[RECORDS FOR THE EXERCISE]
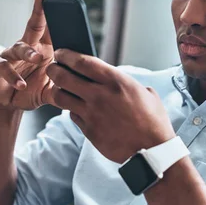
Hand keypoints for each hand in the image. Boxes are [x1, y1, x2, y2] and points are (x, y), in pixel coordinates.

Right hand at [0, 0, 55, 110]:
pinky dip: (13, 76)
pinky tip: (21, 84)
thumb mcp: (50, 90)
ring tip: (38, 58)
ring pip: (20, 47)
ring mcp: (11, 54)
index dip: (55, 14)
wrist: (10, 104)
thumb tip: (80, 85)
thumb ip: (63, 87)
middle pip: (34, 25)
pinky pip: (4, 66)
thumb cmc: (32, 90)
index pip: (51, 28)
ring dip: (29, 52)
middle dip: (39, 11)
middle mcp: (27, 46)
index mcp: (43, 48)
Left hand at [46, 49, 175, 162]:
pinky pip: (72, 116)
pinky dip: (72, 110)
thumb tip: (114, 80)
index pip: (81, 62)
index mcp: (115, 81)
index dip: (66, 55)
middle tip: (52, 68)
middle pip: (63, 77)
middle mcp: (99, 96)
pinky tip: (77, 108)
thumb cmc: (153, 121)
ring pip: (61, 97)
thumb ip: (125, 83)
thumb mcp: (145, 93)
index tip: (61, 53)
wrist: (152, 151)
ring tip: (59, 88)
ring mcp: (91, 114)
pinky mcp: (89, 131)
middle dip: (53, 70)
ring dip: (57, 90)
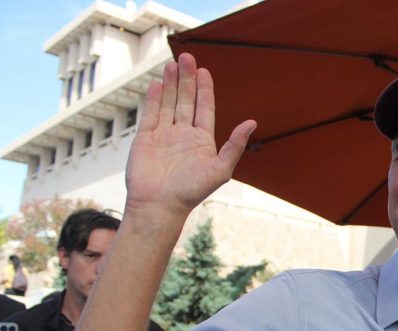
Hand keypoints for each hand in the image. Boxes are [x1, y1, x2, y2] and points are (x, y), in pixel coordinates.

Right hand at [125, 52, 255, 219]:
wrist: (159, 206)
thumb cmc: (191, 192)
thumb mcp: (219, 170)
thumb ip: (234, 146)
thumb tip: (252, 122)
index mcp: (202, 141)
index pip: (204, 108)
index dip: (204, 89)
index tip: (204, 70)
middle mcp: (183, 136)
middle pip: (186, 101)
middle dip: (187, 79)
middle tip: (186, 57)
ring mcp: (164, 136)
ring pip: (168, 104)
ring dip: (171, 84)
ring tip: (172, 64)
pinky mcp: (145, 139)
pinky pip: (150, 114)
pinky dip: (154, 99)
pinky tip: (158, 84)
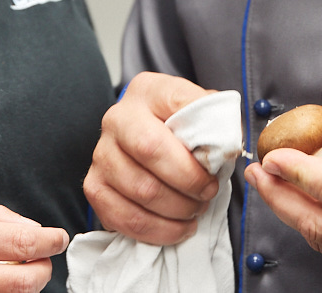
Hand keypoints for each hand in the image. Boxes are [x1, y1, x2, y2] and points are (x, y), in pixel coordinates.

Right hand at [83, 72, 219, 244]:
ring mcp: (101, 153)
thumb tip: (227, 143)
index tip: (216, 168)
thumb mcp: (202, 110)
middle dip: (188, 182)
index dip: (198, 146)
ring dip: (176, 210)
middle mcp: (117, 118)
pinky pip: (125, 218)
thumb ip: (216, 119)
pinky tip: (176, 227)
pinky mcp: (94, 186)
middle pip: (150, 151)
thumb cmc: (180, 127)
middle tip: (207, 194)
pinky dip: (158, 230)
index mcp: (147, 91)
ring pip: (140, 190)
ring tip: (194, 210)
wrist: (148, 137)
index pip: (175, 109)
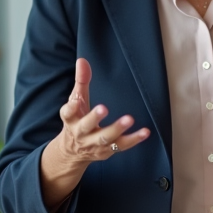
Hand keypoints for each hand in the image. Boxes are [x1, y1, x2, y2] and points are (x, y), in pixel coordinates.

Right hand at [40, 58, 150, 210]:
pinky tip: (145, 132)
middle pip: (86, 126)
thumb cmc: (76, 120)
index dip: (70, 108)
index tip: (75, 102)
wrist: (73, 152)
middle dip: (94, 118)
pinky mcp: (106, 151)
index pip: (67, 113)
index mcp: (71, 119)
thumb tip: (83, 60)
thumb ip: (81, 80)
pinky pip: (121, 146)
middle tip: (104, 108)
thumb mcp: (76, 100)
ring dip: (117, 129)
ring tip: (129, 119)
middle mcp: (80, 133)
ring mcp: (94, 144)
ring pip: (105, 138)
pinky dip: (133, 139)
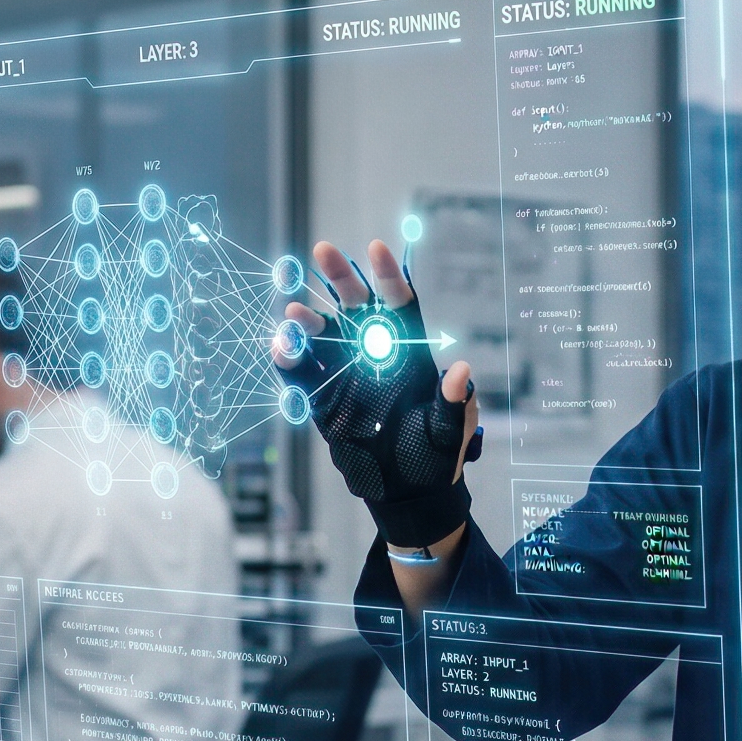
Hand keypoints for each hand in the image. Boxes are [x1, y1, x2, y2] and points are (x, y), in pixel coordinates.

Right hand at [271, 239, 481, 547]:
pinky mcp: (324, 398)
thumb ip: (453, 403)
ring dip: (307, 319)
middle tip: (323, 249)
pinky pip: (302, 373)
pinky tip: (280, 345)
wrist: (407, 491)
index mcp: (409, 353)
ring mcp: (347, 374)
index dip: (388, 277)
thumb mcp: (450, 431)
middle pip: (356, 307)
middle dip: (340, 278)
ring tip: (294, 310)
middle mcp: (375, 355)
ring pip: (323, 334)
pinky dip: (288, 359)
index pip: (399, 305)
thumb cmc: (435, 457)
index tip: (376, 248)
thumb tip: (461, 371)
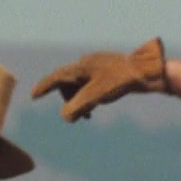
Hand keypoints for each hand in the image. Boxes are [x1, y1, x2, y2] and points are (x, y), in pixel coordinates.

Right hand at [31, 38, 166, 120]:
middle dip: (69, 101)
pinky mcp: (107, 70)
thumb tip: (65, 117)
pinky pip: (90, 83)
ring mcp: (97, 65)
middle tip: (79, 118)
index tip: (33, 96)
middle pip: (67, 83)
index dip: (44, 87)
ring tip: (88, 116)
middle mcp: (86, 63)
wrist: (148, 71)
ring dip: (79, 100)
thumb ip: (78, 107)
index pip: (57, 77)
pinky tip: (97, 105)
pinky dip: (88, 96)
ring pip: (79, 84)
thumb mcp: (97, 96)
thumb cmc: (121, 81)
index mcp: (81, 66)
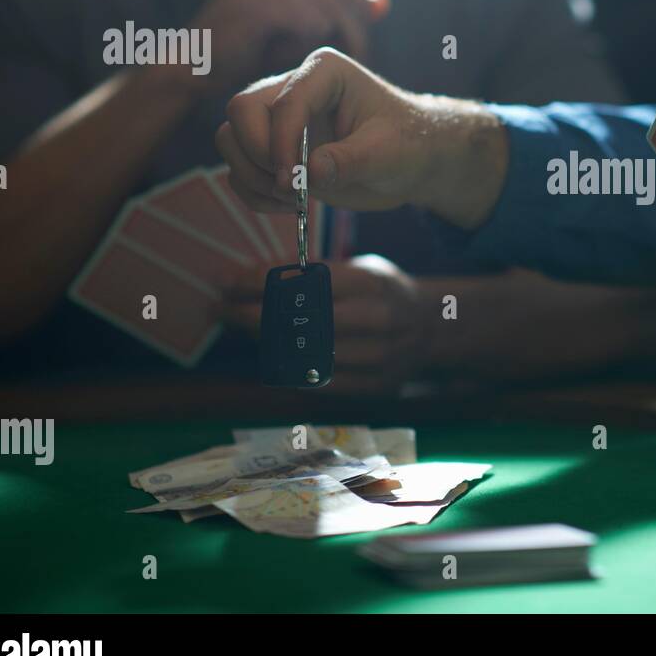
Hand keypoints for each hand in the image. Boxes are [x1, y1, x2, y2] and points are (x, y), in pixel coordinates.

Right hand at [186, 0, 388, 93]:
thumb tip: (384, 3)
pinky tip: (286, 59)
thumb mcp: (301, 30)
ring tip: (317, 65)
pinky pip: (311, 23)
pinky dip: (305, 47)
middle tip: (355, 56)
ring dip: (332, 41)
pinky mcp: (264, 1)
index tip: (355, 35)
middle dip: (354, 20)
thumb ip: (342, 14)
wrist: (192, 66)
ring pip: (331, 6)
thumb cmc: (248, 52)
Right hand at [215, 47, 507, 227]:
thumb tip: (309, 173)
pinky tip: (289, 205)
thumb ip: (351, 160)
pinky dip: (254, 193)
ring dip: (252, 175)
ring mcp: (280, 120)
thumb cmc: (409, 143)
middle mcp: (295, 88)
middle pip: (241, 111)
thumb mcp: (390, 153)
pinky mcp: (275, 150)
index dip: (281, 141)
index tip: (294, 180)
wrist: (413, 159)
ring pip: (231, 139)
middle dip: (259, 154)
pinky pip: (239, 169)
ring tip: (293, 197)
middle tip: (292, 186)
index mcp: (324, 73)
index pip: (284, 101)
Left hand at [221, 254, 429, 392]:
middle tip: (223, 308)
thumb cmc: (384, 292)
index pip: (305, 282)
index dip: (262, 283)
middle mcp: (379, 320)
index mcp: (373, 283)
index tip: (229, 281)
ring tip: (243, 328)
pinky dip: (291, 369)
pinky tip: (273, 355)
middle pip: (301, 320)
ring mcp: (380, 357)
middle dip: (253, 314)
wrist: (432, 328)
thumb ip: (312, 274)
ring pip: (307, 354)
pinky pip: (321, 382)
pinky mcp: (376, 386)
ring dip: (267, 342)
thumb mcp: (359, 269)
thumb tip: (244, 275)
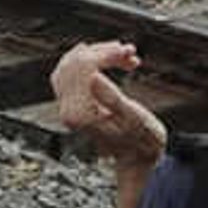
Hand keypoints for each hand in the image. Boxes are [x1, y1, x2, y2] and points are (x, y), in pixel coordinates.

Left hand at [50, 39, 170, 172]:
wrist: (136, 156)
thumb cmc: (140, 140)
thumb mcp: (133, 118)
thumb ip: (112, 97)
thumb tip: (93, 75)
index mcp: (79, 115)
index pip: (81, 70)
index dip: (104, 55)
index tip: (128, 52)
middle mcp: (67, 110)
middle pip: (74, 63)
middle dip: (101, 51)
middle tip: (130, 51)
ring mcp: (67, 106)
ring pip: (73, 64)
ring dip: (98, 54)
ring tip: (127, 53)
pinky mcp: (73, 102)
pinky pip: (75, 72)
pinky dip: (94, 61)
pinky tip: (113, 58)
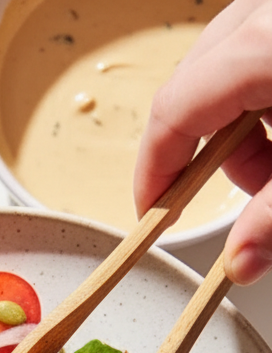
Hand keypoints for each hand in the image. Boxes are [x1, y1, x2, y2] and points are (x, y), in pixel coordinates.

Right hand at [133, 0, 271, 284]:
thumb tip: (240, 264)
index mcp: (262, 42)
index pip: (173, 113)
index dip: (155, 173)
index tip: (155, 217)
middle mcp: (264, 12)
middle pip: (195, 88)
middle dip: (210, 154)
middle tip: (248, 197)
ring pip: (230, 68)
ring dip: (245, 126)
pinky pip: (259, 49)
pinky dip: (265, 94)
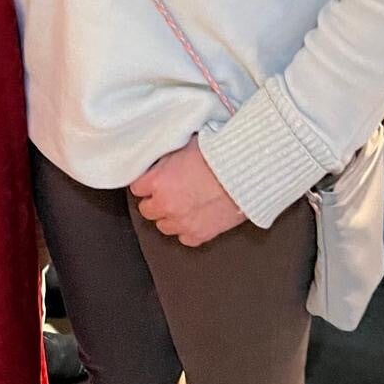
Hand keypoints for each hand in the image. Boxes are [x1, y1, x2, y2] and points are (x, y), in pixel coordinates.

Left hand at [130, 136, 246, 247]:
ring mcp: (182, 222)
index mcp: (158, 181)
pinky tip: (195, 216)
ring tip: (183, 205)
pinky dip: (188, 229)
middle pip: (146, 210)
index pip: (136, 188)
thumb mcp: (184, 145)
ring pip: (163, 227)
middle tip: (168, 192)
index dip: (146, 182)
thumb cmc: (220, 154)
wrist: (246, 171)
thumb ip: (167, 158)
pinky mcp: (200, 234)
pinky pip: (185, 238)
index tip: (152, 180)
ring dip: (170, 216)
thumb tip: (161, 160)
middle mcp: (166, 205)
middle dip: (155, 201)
[/RECORDS FOR THE EXERCISE]
DIRECTIONS FOR THIS TASK:
For this exercise, reproduce exactly the lines of the records above from the one with "index mcp: (43, 48)" up to and including the one with "thumb cmc: (191, 192)", without pictures.

PROBLEM SOLUTION:
index mcp: (43, 48)
Left hand at [46, 49, 175, 162]:
pinky pip: (72, 116)
pinky dip: (72, 110)
thumb tip: (114, 80)
index pip: (81, 62)
index mcp: (115, 81)
index dip: (66, 55)
middle tip: (52, 68)
middle pip: (63, 77)
middle mcp: (99, 96)
pinky tip: (77, 108)
thumb cmc: (153, 121)
ring pip: (61, 97)
thumb ip: (125, 83)
thumb mcp: (145, 93)
index tip: (61, 53)
wrist: (152, 151)
ring tip: (59, 88)
ring mcp: (91, 114)
pinky mcp: (89, 131)
middle dip: (53, 70)
ring dip: (57, 90)
Hand keypoints for each hand in the image. Boxes are [x1, y1, x2, y2] and points are (x, y), in pixel coordinates.

Right hand at [125, 52, 255, 219]:
wrist: (159, 206)
thumb cmc: (191, 192)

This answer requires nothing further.